Thursday, December 30, 2010

Cloud Computing

I've been reading a lot about Cloud Computing, especially regarding hosting. I am working on a personal development project that I will need to host at some point.

It seems that a lot of offerings that are branded as Cloud Hosting Solutions are really virtualization with automatic scaling of resources, as opposed to a pure cloud concept.

In my humble opinion (as someone who has just started learning about this subject), a pure cloud concept would be horizontal scaling of an application across multiple web servers and clustered database instances that automatically adapts to increased demands for resources (bandwidth, database and file I/O, etc.).
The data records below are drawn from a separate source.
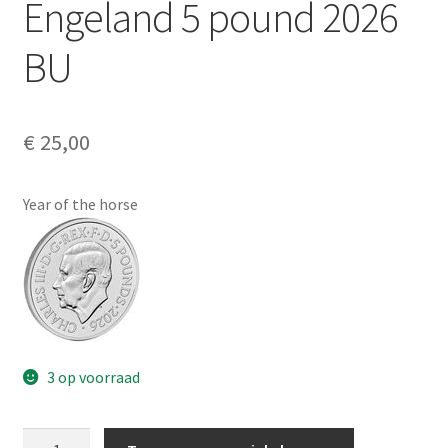
Engeland 5 pound 2026
Alg. voorw.
BU
Privacybeleid PMH Enibas
€
25,00
Year of the horse
3 op voorraad
Engeland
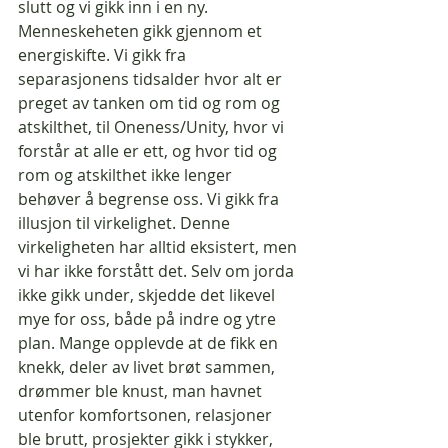
slutt og vi gikk inn i en ny. 
Menneskeheten gikk gjennom et 
energiskifte. Vi gikk fra 
separasjonens tidsalder hvor alt er 
preget av tanken om tid og rom og 
atskilthet, til Oneness/Unity, hvor vi 
forstår at alle er ett, og hvor tid og 
rom og atskilthet ikke lenger 
behøver å begrense oss. Vi gikk fra 
illusjon til virkelighet. Denne 
virkeligheten har alltid eksistert, men 
vi har ikke forstått det. Selv om jorda 
ikke gikk under, skjedde det likevel 
mye for oss, både på indre og ytre 
plan. Mange opplevde at de fikk en 
knekk, deler av livet brøt sammen, 
drømmer ble knust, man havnet 
utenfor komfortsonen, relasjoner 
ble brutt, prosjekter gikk i stykker, 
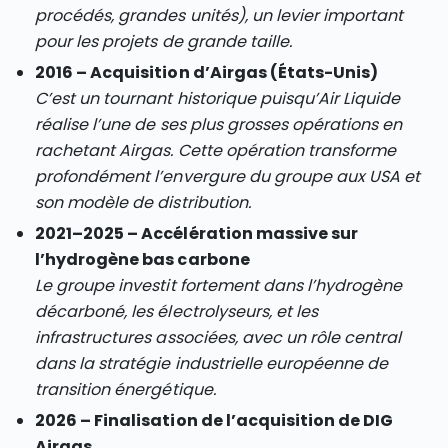
procédés, grandes unités), un levier important
pour les projets de grande taille.
2016 – Acquisition d’Airgas (États-Unis)
C’est un tournant historique puisqu’Air Liquide
réalise l’une de ses plus grosses opérations en
rachetant Airgas. Cette opération transforme
profondément l’envergure du groupe aux USA et
son modèle de distribution.
2021–2025 – Accélération massive sur
l’hydrogène bas carbone
Le groupe investit fortement dans l’hydrogène
décarboné, les électrolyseurs, et les
infrastructures associées, avec un rôle central
dans la stratégie industrielle européenne de
transition énergétique.
2026 – Finalisation de l’acquisition de DIG
Airgas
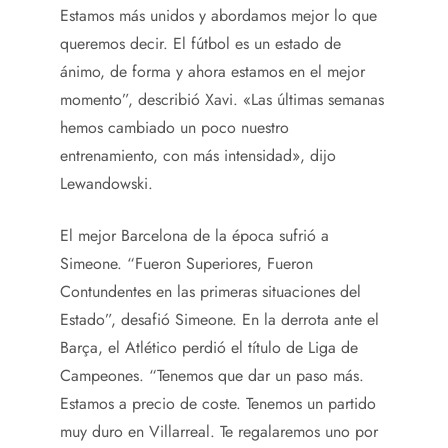
Estamos más unidos y abordamos mejor lo que
queremos decir. El fútbol es un estado de
ánimo, de forma y ahora estamos en el mejor
momento”, describió Xavi. «Las últimas semanas
hemos cambiado un poco nuestro
entrenamiento, con más intensidad», dijo
Lewandowski.
El mejor Barcelona de la época sufrió a
Simeone. “Fueron Superiores, Fueron
Contundentes en las primeras situaciones del
Estado”, desafió Simeone. En la derrota ante el
Barça, el Atlético perdió el título de Liga de
Campeones. “Tenemos que dar un paso más.
Estamos a precio de coste. Tenemos un partido
muy duro en Villarreal. Te regalaremos uno por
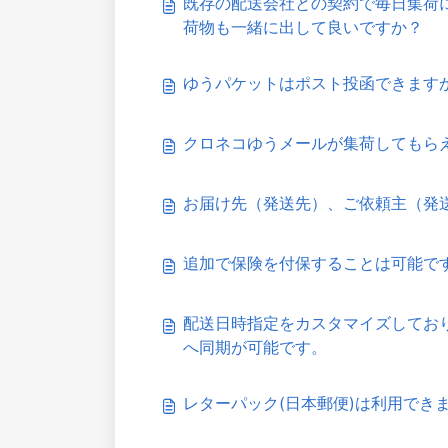
既存の配送会社との契約で毎日集荷に来
荷物も一緒に出して良いですか？
ゆうパケットはポスト投函できます
クロネコゆうメールが集荷してもら
お届け先（発送先）、ご依頼主（発
追加で保険を付保することは可能で
配送日時指定をカスタマイズしております
へ同期が可能です。
レターパック(日本郵便)は利用でき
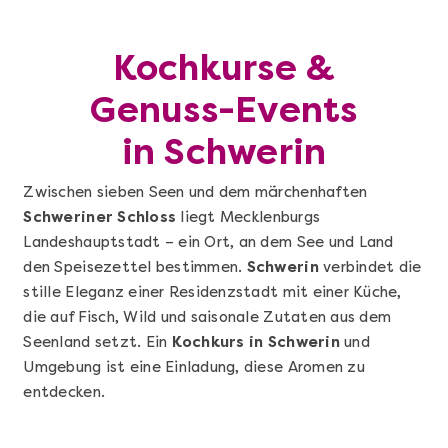
Kochkurse &
Genuss-Events
in Schwerin
Zwischen sieben Seen und dem märchenhaften
Schweriner Schloss
liegt Mecklenburgs
Landeshauptstadt – ein Ort, an dem See und Land
den Speisezettel bestimmen.
Schwerin
verbindet die
stille Eleganz einer Residenzstadt mit einer Küche,
die auf Fisch, Wild und saisonale Zutaten aus dem
Seenland setzt. Ein
Kochkurs in Schwerin
und
Umgebung ist eine Einladung, diese Aromen zu
entdecken.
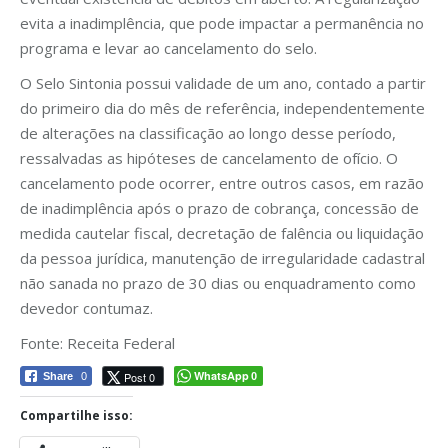
evita a inadimplência, que pode impactar a permanência no
programa e levar ao cancelamento do selo.
O Selo Sintonia possui validade de um ano, contado a partir
do primeiro dia do mês de referência, independentemente
de alterações na classificação ao longo desse período,
ressalvadas as hipóteses de cancelamento de ofício. O
cancelamento pode ocorrer, entre outros casos, em razão
de inadimplência após o prazo de cobrança, concessão de
medida cautelar fiscal, decretação de falência ou liquidação
da pessoa jurídica, manutenção de irregularidade cadastral
não sanada no prazo de 30 dias ou enquadramento como
devedor contumaz.
Fonte: Receita Federal
WhatsApp
Post 0
Share
0
0
Compartilhe isso:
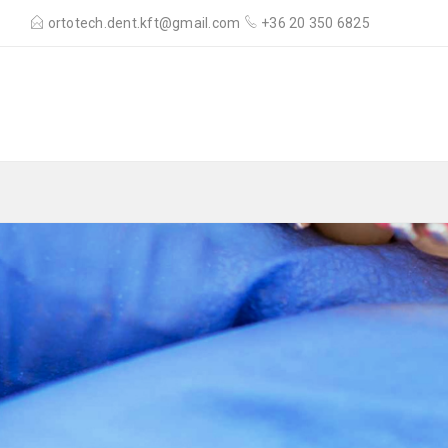
ortotech.dent.kft@gmail.com
+36 20 350 6825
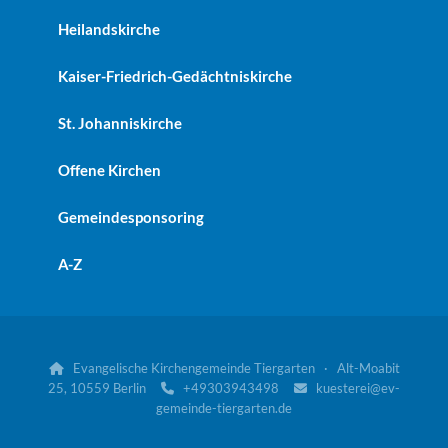
Heilandskirche
Kaiser-Friedrich-Gedächtniskirche
St. Johanniskirche
Offene Kirchen
Gemeindesponsoring
A-Z
Evangelische Kirchengemeinde Tiergarten · Alt-Moabit

25, 10559 Berlin
+49303943498
kuesterei@ev-


gemeinde-tiergarten.de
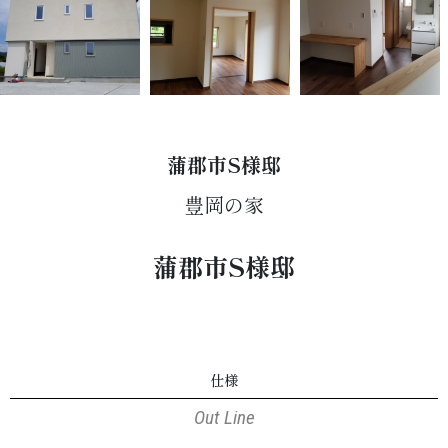
蒲郡市S様邸
豊岡の家
蒲郡市S様邸
仕様
Out Line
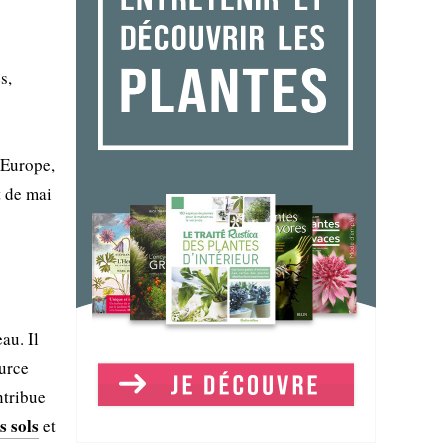
s,
'Europe,
t de mai
au. Il
ource
ntribue
s sols
et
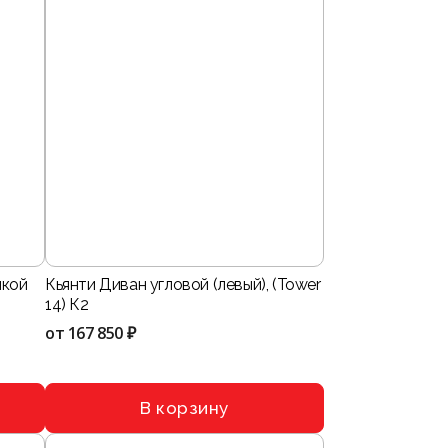
нкой
Кьянти Диван угловой (левый), (Tower
14) К2
от
167 850 ₽
В корзину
Some examples I've seen would be Rackspace's Cloud Sites and Google App Engine.

I played with Google App Engine during its infancy (when Python was the only supported language, and I found myself trying to learn Python / Django / BigTable as quickly as possible).

Most Cloud Hosting Solutions I've seen are really VPS or VM offerings, branded as Cloud Solutions. Many of these run in VMware or Xen.

Although I am a big fan of virtualization, I feel it's really a different category of hosting than a pure cloud solution for several reasons:

  1. You are still going to have to build out the server. The fact that it is virtual instead of a physical dedicated server does provide some advantages, with regards to pushing out clones for QA testing or increasing CPU / memory / HDD.
  2. Your VM will still reside in a single physical location that is subject to a single point-of-failure.